The chapter prioritizes educating students on the opportunities of South Dakota’s almost 5 million acres of public land. Freese said they want to make more people aware that this public land exists “and then how to take care of it, and how to use it in ways that minimize damage, so that people will be able to use it for years and years to come.”
Freese said the outdoors also acts as a mental health resource. He views the outdoors as an escape from daily struggles. As president of Augustana’s Backcountry Hunters and Anglers chapter, he will introduce others to the same benefits. He said he wants to help provide a healing resource by exposing more students to the outdoors.
“I just think it would be such a powerful thing that we can do,” Freese said.

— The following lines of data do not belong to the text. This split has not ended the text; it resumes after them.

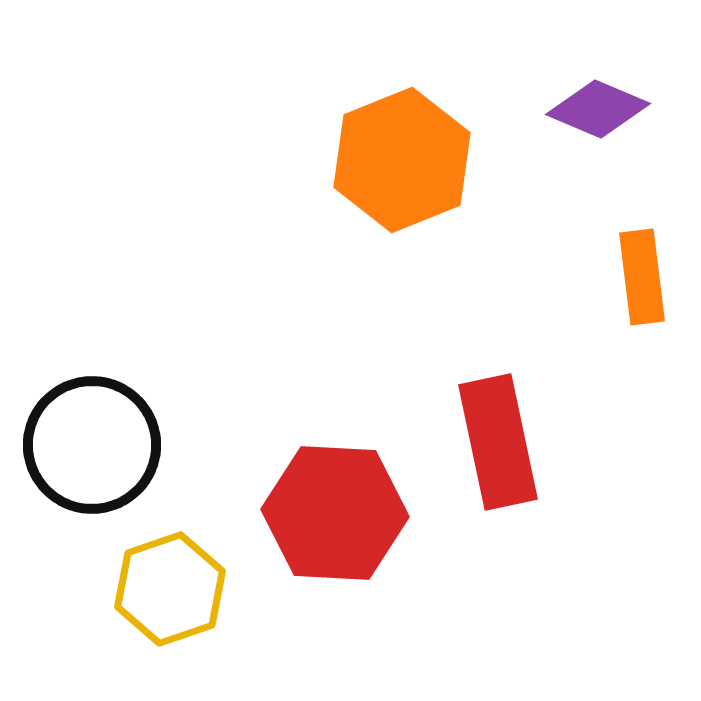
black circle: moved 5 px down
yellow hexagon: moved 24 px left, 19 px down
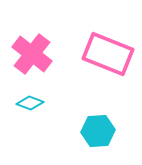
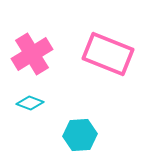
pink cross: rotated 21 degrees clockwise
cyan hexagon: moved 18 px left, 4 px down
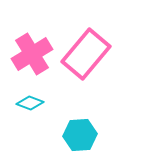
pink rectangle: moved 22 px left; rotated 72 degrees counterclockwise
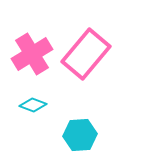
cyan diamond: moved 3 px right, 2 px down
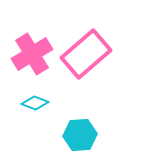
pink rectangle: rotated 9 degrees clockwise
cyan diamond: moved 2 px right, 2 px up
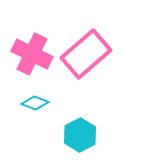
pink cross: rotated 33 degrees counterclockwise
cyan hexagon: rotated 24 degrees counterclockwise
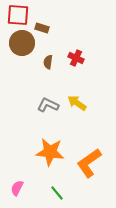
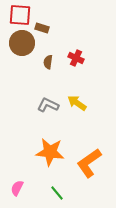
red square: moved 2 px right
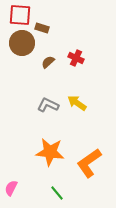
brown semicircle: rotated 40 degrees clockwise
pink semicircle: moved 6 px left
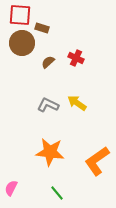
orange L-shape: moved 8 px right, 2 px up
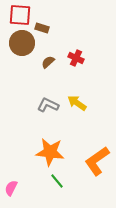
green line: moved 12 px up
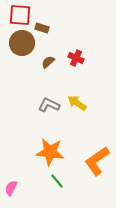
gray L-shape: moved 1 px right
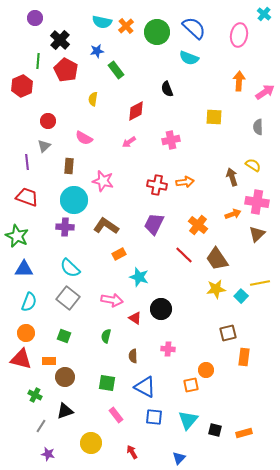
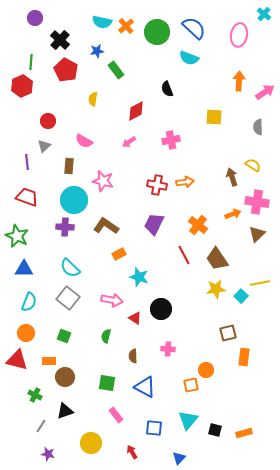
green line at (38, 61): moved 7 px left, 1 px down
pink semicircle at (84, 138): moved 3 px down
red line at (184, 255): rotated 18 degrees clockwise
red triangle at (21, 359): moved 4 px left, 1 px down
blue square at (154, 417): moved 11 px down
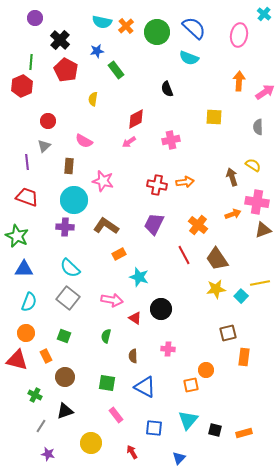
red diamond at (136, 111): moved 8 px down
brown triangle at (257, 234): moved 6 px right, 4 px up; rotated 24 degrees clockwise
orange rectangle at (49, 361): moved 3 px left, 5 px up; rotated 64 degrees clockwise
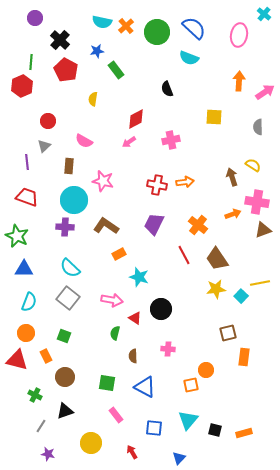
green semicircle at (106, 336): moved 9 px right, 3 px up
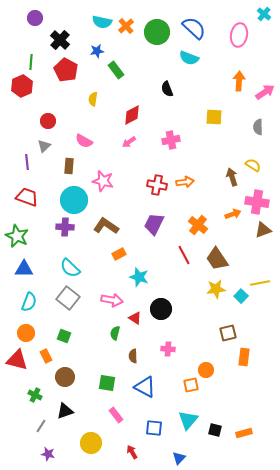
red diamond at (136, 119): moved 4 px left, 4 px up
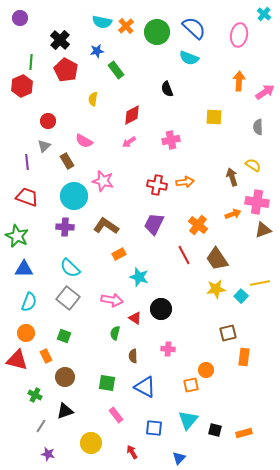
purple circle at (35, 18): moved 15 px left
brown rectangle at (69, 166): moved 2 px left, 5 px up; rotated 35 degrees counterclockwise
cyan circle at (74, 200): moved 4 px up
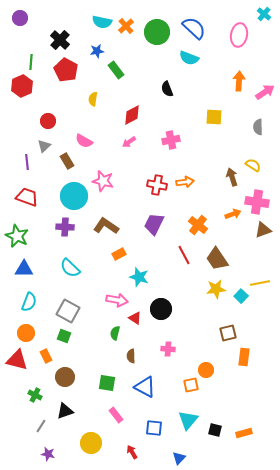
gray square at (68, 298): moved 13 px down; rotated 10 degrees counterclockwise
pink arrow at (112, 300): moved 5 px right
brown semicircle at (133, 356): moved 2 px left
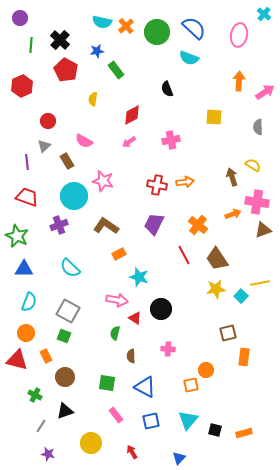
green line at (31, 62): moved 17 px up
purple cross at (65, 227): moved 6 px left, 2 px up; rotated 24 degrees counterclockwise
blue square at (154, 428): moved 3 px left, 7 px up; rotated 18 degrees counterclockwise
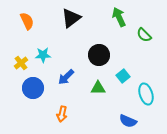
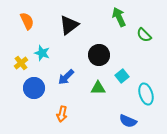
black triangle: moved 2 px left, 7 px down
cyan star: moved 1 px left, 2 px up; rotated 21 degrees clockwise
cyan square: moved 1 px left
blue circle: moved 1 px right
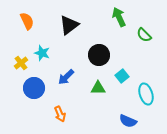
orange arrow: moved 2 px left; rotated 35 degrees counterclockwise
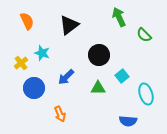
blue semicircle: rotated 18 degrees counterclockwise
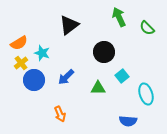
orange semicircle: moved 8 px left, 22 px down; rotated 84 degrees clockwise
green semicircle: moved 3 px right, 7 px up
black circle: moved 5 px right, 3 px up
blue circle: moved 8 px up
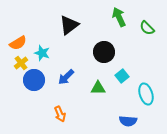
orange semicircle: moved 1 px left
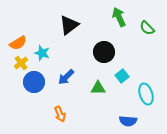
blue circle: moved 2 px down
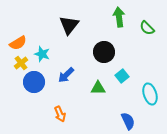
green arrow: rotated 18 degrees clockwise
black triangle: rotated 15 degrees counterclockwise
cyan star: moved 1 px down
blue arrow: moved 2 px up
cyan ellipse: moved 4 px right
blue semicircle: rotated 120 degrees counterclockwise
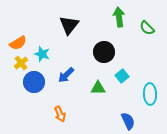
cyan ellipse: rotated 15 degrees clockwise
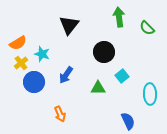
blue arrow: rotated 12 degrees counterclockwise
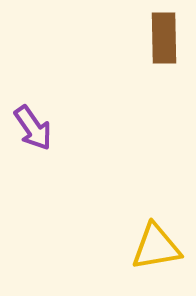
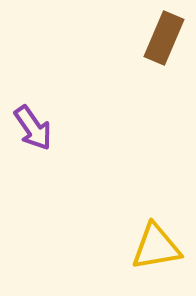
brown rectangle: rotated 24 degrees clockwise
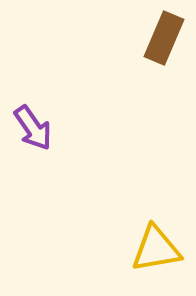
yellow triangle: moved 2 px down
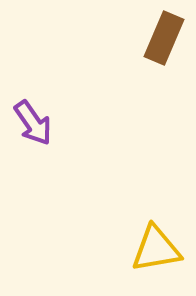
purple arrow: moved 5 px up
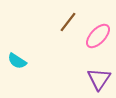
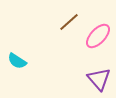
brown line: moved 1 px right; rotated 10 degrees clockwise
purple triangle: rotated 15 degrees counterclockwise
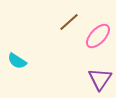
purple triangle: moved 1 px right; rotated 15 degrees clockwise
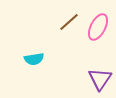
pink ellipse: moved 9 px up; rotated 16 degrees counterclockwise
cyan semicircle: moved 17 px right, 2 px up; rotated 42 degrees counterclockwise
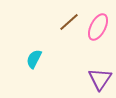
cyan semicircle: rotated 126 degrees clockwise
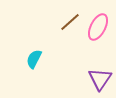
brown line: moved 1 px right
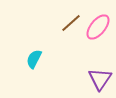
brown line: moved 1 px right, 1 px down
pink ellipse: rotated 12 degrees clockwise
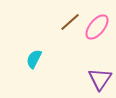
brown line: moved 1 px left, 1 px up
pink ellipse: moved 1 px left
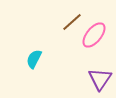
brown line: moved 2 px right
pink ellipse: moved 3 px left, 8 px down
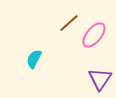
brown line: moved 3 px left, 1 px down
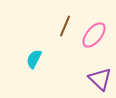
brown line: moved 4 px left, 3 px down; rotated 25 degrees counterclockwise
purple triangle: rotated 20 degrees counterclockwise
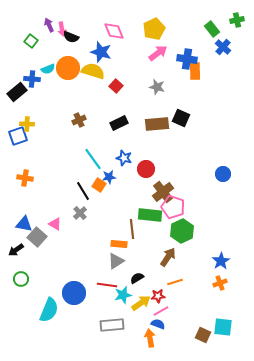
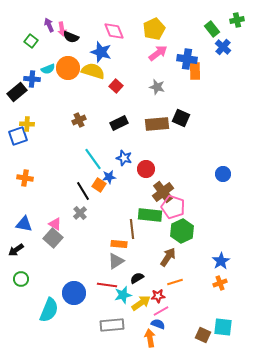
gray square at (37, 237): moved 16 px right, 1 px down
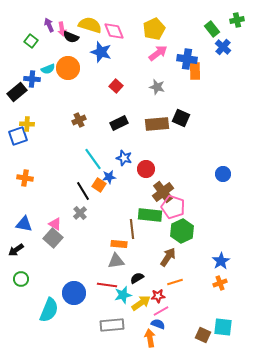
yellow semicircle at (93, 71): moved 3 px left, 46 px up
gray triangle at (116, 261): rotated 24 degrees clockwise
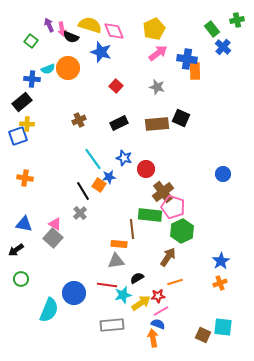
black rectangle at (17, 92): moved 5 px right, 10 px down
orange arrow at (150, 338): moved 3 px right
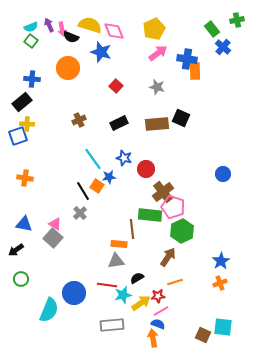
cyan semicircle at (48, 69): moved 17 px left, 42 px up
orange square at (99, 185): moved 2 px left, 1 px down
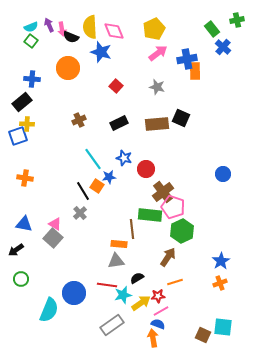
yellow semicircle at (90, 25): moved 2 px down; rotated 110 degrees counterclockwise
blue cross at (187, 59): rotated 18 degrees counterclockwise
gray rectangle at (112, 325): rotated 30 degrees counterclockwise
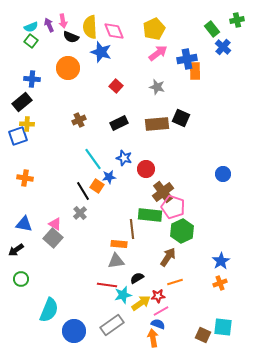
pink arrow at (62, 29): moved 1 px right, 8 px up
blue circle at (74, 293): moved 38 px down
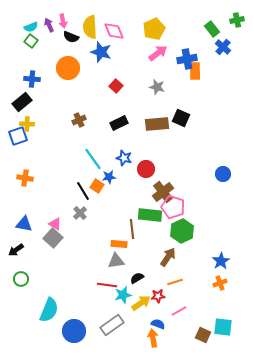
pink line at (161, 311): moved 18 px right
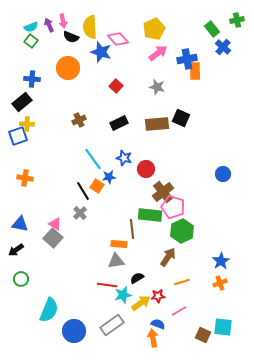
pink diamond at (114, 31): moved 4 px right, 8 px down; rotated 20 degrees counterclockwise
blue triangle at (24, 224): moved 4 px left
orange line at (175, 282): moved 7 px right
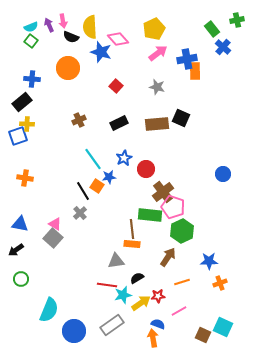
blue star at (124, 158): rotated 28 degrees clockwise
orange rectangle at (119, 244): moved 13 px right
blue star at (221, 261): moved 12 px left; rotated 30 degrees clockwise
cyan square at (223, 327): rotated 18 degrees clockwise
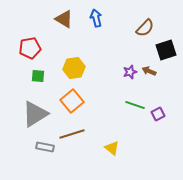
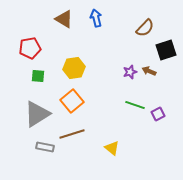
gray triangle: moved 2 px right
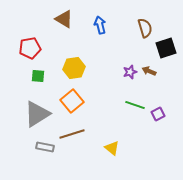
blue arrow: moved 4 px right, 7 px down
brown semicircle: rotated 60 degrees counterclockwise
black square: moved 2 px up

Benning said many students are involved with the outdoors in their hometowns, but once they come to Augustana, the outdoors become somewhat unfamiliar, or they become a lesser priority. As a result, Benning said these students may find it hard to express their passion for the outdoors with other like-minded people.
Benning said the board wants to create a space for these students. According to Freese, campus outreach will help create this space in three ways: building community on campus, community outreach and infrastructure.
They plan to build community on campus through small, low stress events. This includes professor and student speakers and casual conversation. These social events look like “where you just sit down over a bonfire, over playing some cards, over coffee, and you just exchange and swap outdoor stories and activities,” Benning said.
Freese said that bigger community outreach events could include out of state speakers, getting community members on campus and getting students out in the community.
Both Benning and Freese said they hope to create some type of infrastructure on campus, like gear sheds or game lockers.
The Backcountry Hunters and Anglers chapter is student led. The board is made of four students, with secretary and sophomore Weston Peschel and treasurer and junior Matthew Schoessow completing the leadership.
The student-led aspect allows for the chapter to better adjust to members’ interests.
“I think we’ll have a little bit more creative freedom,” Benning said.
For example, Freese said if the students at the time show a greater interest in bird watching, the chapter will focus more on that.
“That’s kind of the power of it being student-led,” Freese said.
Benning said the Backcountry Hunters and Anglers chapter will also host socials in addition to events.
Earlier this semester, the chapter hosted an ice cream social, and set up a table in the Commons to share more about the Backcountry Hunters and Anglers as a nonprofit and chapter at Augustana.
The Augustana Backcountry Hunters and Anglers chapter will also host a weekly trash clean-up on South Dakota public lands. According to Freese, the clean-ups provide an opportunity to explore the outdoors.
Students do not need to join the North American organization and pay the fee. They can simply attend the Augustana chapter’s events. The board is working to create an official email and social media accounts that students can message with questions.